The plastic waste problem is one of the most visible and intractable environmental challenges of the contemporary economy. Global plastic production has grown continuously for decades, and while public awareness of plastic pollution has increased substantially, the recycling infrastructure needed to handle the diversity and volume of plastic in circulation has not kept pace. Only a minority of plastic types can be efficiently mechanically recycled, and significant volumes of even nominally recyclable plastic end up in landfill or exported to lower-cost processing destinations. The remainder — mixed plastics, contaminated packaging, multilayer films — is typically incinerated for energy recovery at relatively low efficiency, or disposed of in ways that create long-term environmental harm.

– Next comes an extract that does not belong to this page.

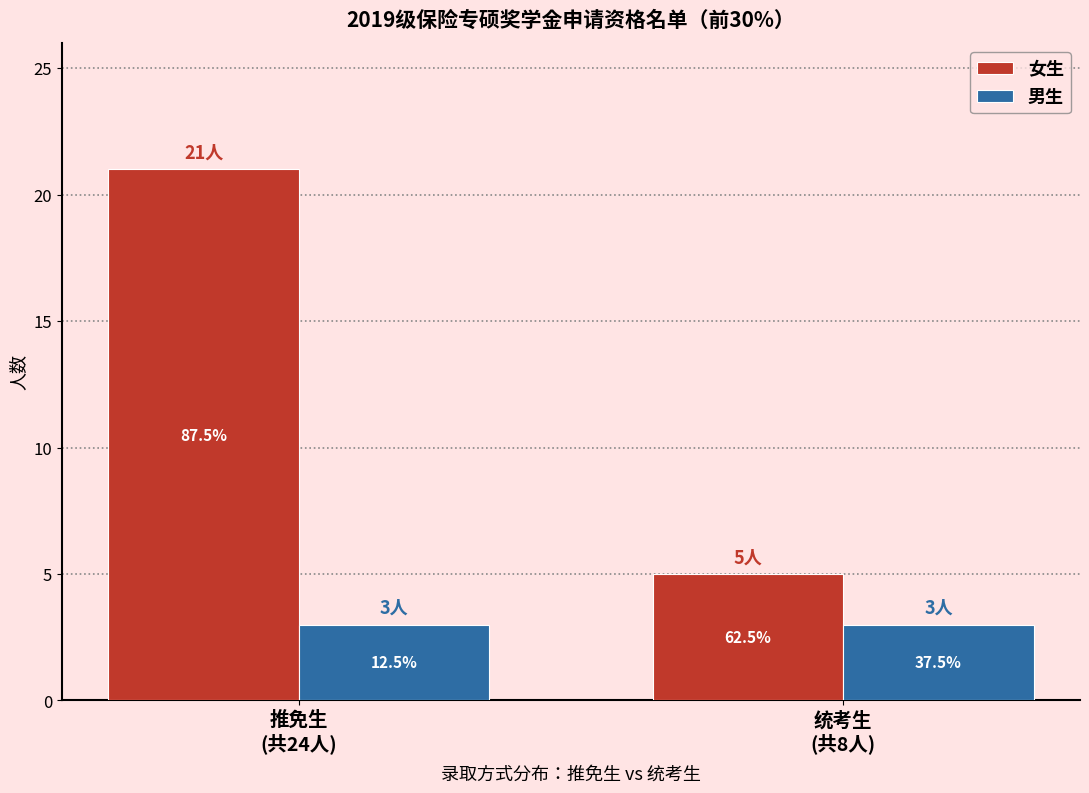

What is the label of the 2nd bar from the left?

统考生
(共8人)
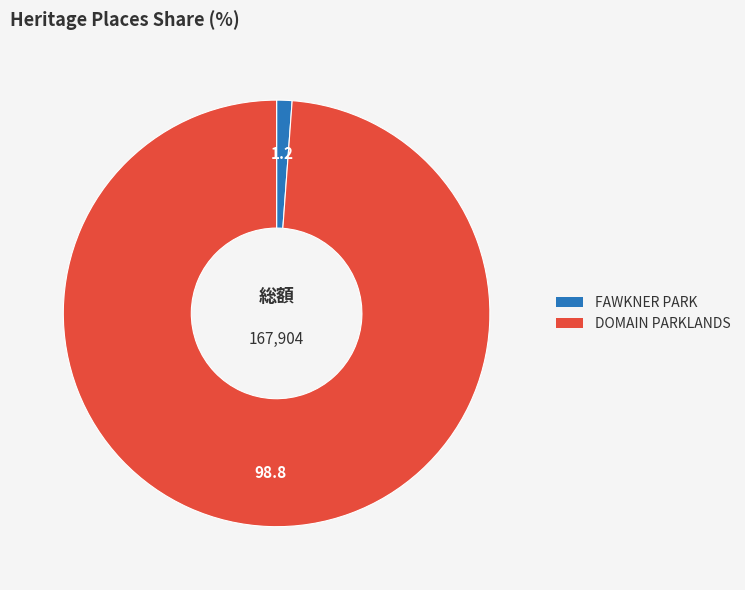

The FAWKNER PARK slice represents 11% of the pie. True or false?

False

Pyrolysis offers a different pathway for this material. By heating plastic waste in a controlled, oxygen-free environment, pyrolysis breaks the polymer chains down into shorter hydrocarbon molecules that can be collected as oil (pyrolysis oil), gas, and char. The pyrolysis oil can be used as a fuel, refined into chemical feedstocks for new plastic production (creating a circular economy pathway), or used as a substitute for fossil fuel inputs in industrial processes. The gas fraction can be burned to generate the heat required to run the pyrolysis process itself, or converted to electricity. PuriFire's technology focuses on optimising this process for energy efficiency and output quality, with a particular emphasis on producing outputs that can displace fossil fuel inputs in applications where low-carbon alternatives command a premium.

The funding will be used to develop and test PuriFire's system at pilot scale, refine the process chemistry, and build the commercial partnerships with waste management companies, industrial users, and fuel distributors needed to bring the technology to market.